--- Text block ---
——————

Gabriel
30/12/2021
This Shiny Application is a smart keyboard that predicts text similar to the one developed by SwiftKey.
The app runs on a predictive text mining model. The model was trained on HC Corpora data set provided by Coursera and SwiftKey. The language is English.
I will be giving a short description of both the prediction model and the application in this presentation.
The app can be accessed at: https://cogabi.shinyapps.io/WordPrediction/
The basic building block of a language prediction model is an n-gram which is a continuous sequence of n words. For this app, I have assembled a collection of 1-grams, 2-grams and 3-grams, extracted from the HC Corpora.
The algorithm behind the app is an implementation of Katz's Back-off model. The basic concept of this model is that a conditional probability is estimated for a word given its history in the n-gram. The algorithm first estimates probabilities using 3-grams (last 3 words), then if none are observed, it moves to the 2-grams (last 2 words) and if no bigrams exist, it estimates using 1-gram (last word) probabilities.
The model also uses a smoothing method to account for the probability of unseen N-grams. An absolute discount value is selected which artificially lowers the counts of observed trigrams and gives some probability to unobserved ones.
A lot of preparation has been done to the data before passing it to the model. Therefore, no capital letters, punctuation marks, special characters or numbers are present.

——————

--- Required work ---
a - Set down the passage of the word prediction app text starting at "The model also" and ending at "to unobserved ones.".
b - For each statement, say yes or no to whether it agrees with the word prediction app text, and quote the words of the text that decide it: (i) The app's model works with English text. (ii) The data passed to the model still contains punctuation marks. (iii) The app's algorithm implements Katz's Back-off model.
The material after this point has no connection to the word prediction app text.

——————

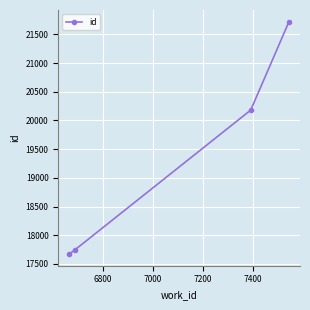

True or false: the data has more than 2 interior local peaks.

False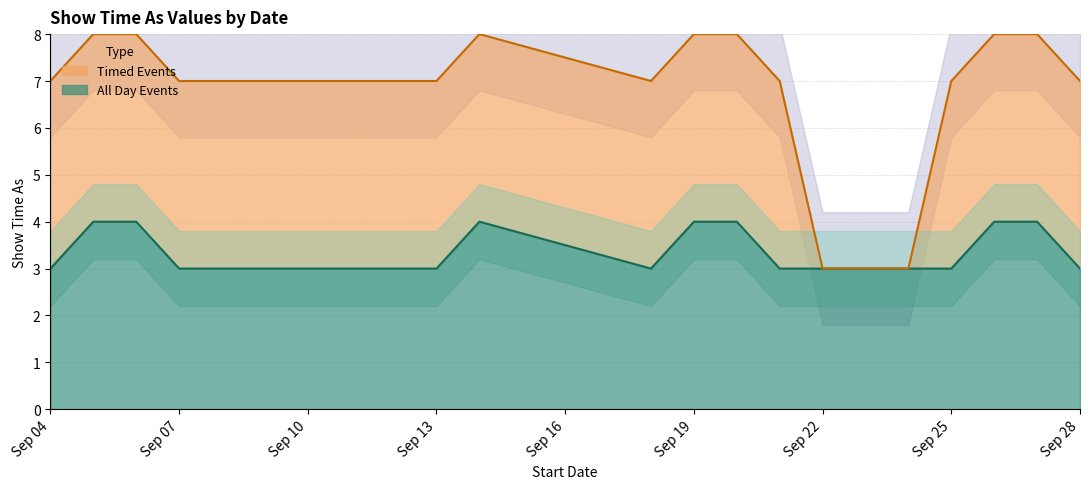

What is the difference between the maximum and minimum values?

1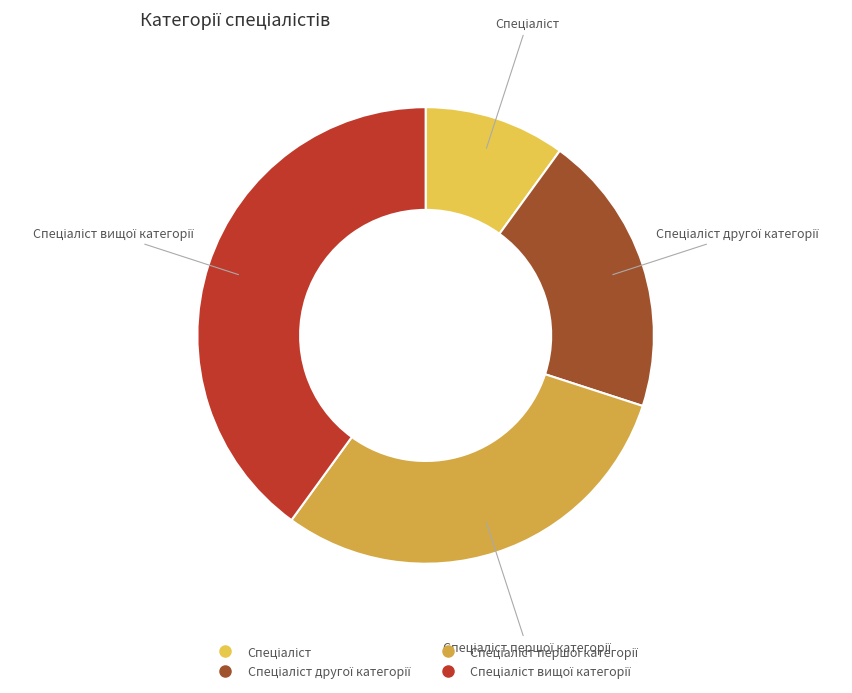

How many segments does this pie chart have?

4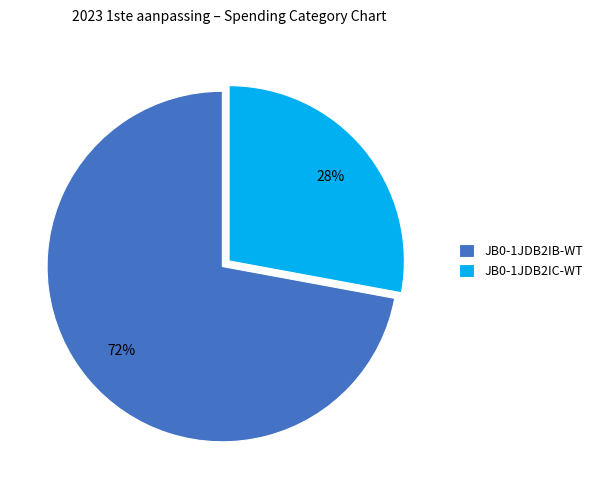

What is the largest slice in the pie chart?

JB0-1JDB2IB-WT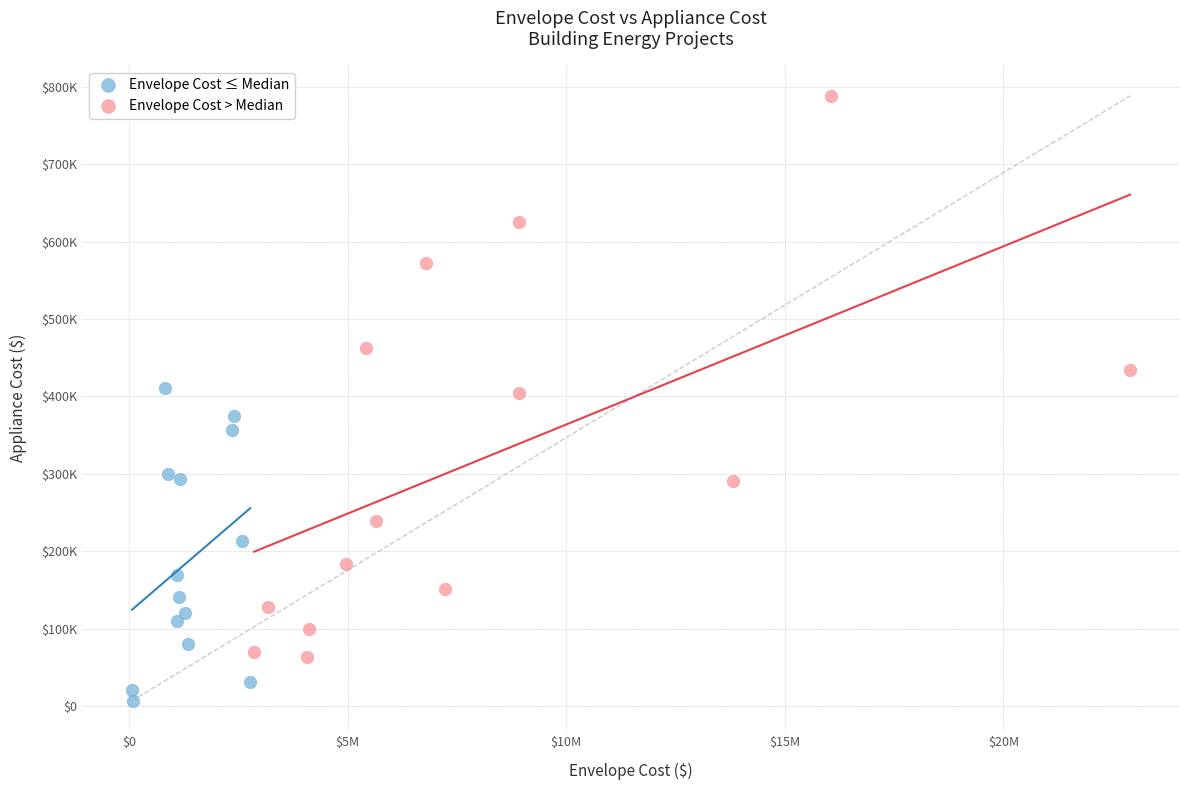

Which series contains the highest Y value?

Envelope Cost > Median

——————

--- Answers by task ---
a -
The model also uses a smoothing method to account for the probability of unseen N-grams. An absolute discount value is selected which artificially lowers the counts of observed trigrams and gives some probability to unobserved ones.

b -
(i) Yes: "The language is English."
(ii) No: "no capital letters, punctuation marks, special characters or numbers are present."
(iii) Yes: "The algorithm behind the app is an implementation of Katz's Back-off model."